Видите вон тот ряд книг, который занимает большую часть полки? Это моя гордость, собрание военных мемуаров наполеоновских войн. Существует предание о том, как один неграмотный миллионер поручил торговцу разыскать и купить по одному экземпляру всех книг на любых языках, в которых бы рассказывалось о Наполеоне. Он думал, что они займут шкаф в его библиотеке, но был премного удивлен, когда через несколько недель получил от своего торговца записку, в которой тот сообщал, что приобрел уже сорок тысяч томов и спрашивал, что ему делать: отправлять то, что уже есть, или дождаться, когда будет собран полный комплект. Не берусь утверждать, что цифры точны, но это, по крайней мере, говорит о том, насколько неисчерпаема эта тема и как легко можно заблудиться среди огромного лабиринта литературы, посвященной наполеоновскому вопросу, потратив на ее изучение годы и так и не получив какой-либо ясности. Впрочем, можно попытаться охватить какую-нибудь отдельно взятую область (как это сделал я с военными мемуарами), и тут есть надежда обрести некоторую законченность.
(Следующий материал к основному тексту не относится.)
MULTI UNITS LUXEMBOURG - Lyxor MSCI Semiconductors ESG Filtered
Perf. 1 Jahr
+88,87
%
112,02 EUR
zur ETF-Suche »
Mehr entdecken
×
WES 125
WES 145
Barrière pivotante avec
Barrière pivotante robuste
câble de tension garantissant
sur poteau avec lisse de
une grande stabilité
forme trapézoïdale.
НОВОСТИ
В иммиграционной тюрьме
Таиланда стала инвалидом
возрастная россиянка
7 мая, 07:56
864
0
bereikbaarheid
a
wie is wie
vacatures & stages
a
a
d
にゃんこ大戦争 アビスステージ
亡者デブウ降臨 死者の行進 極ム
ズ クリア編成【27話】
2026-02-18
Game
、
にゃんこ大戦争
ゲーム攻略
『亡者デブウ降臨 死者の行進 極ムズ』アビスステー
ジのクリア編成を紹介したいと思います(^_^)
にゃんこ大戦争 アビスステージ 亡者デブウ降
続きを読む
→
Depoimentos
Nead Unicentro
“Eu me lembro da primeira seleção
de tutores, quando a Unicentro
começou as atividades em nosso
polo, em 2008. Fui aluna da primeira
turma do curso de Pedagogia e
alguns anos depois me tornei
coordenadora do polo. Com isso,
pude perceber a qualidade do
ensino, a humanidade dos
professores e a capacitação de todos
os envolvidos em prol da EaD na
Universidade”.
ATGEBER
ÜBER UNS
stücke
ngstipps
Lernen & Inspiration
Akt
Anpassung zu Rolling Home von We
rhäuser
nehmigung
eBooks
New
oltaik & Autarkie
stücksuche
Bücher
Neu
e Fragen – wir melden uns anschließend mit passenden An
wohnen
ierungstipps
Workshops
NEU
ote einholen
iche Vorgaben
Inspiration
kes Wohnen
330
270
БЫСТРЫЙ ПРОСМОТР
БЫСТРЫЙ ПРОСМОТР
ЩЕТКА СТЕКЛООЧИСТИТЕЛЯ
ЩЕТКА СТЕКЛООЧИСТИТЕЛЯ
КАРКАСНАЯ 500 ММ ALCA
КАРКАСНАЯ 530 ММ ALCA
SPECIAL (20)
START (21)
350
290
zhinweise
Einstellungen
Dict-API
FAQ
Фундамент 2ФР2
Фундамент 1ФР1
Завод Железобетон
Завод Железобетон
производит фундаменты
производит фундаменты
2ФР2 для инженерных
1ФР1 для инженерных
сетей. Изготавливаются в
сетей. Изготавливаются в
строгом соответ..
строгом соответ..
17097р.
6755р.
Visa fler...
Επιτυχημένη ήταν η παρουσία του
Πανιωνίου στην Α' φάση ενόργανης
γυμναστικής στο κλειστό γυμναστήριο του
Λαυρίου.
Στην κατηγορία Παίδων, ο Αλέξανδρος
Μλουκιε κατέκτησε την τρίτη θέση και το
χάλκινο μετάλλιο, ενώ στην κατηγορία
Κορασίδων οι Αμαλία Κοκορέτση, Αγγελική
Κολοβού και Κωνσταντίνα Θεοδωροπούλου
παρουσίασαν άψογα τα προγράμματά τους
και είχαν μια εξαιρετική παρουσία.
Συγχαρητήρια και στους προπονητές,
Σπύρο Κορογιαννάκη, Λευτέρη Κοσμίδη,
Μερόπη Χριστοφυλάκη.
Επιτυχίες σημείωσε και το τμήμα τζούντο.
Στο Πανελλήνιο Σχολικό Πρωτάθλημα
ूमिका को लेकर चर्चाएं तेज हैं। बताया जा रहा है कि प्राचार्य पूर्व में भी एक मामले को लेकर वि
Вот, например, воспоминания барона де Марбо {267}, первые военные мемуары в истории. Это полное трехтомное французское издание с красно-золотой яркой и débonnaire [18], как и его автор, обложкой. Вот он, на одном из фронтисписов {268}, изображен капитаном его любимых chasseurs [19]. Приятное круглое мальчишеское лицо. А вот он и на другом: бульдожья физиономия полного генерала. Волосы поседели, но взгляд все такой же отчаянный. Мне было больно слышать, когда кто-то поставил под сомнение подлинность мемуаров де Марбо. Гомер может раствориться в толпе первобытных бардов, даже Шекспира могут сбросить с трона какие-нибудь последователи Бекона {269}, но живой, искренний, неподражаемый де Марбо! Его книга – лучшее из изображений солдат наполеоновской армии, которые, на мой взгляд, намного интереснее своего великого предводителя, хотя его я, конечно же, считаю самой выдающейся фигурой в истории. Но эти солдаты, с их огромными киверами {270}, шерстяными ранцами, стальными сердцами, что это были за люди! И какая огромная внутренняя сила должна быть во французском народе, если он мог двадцать три года подряд почти без перерыва лить кровь своих сынов!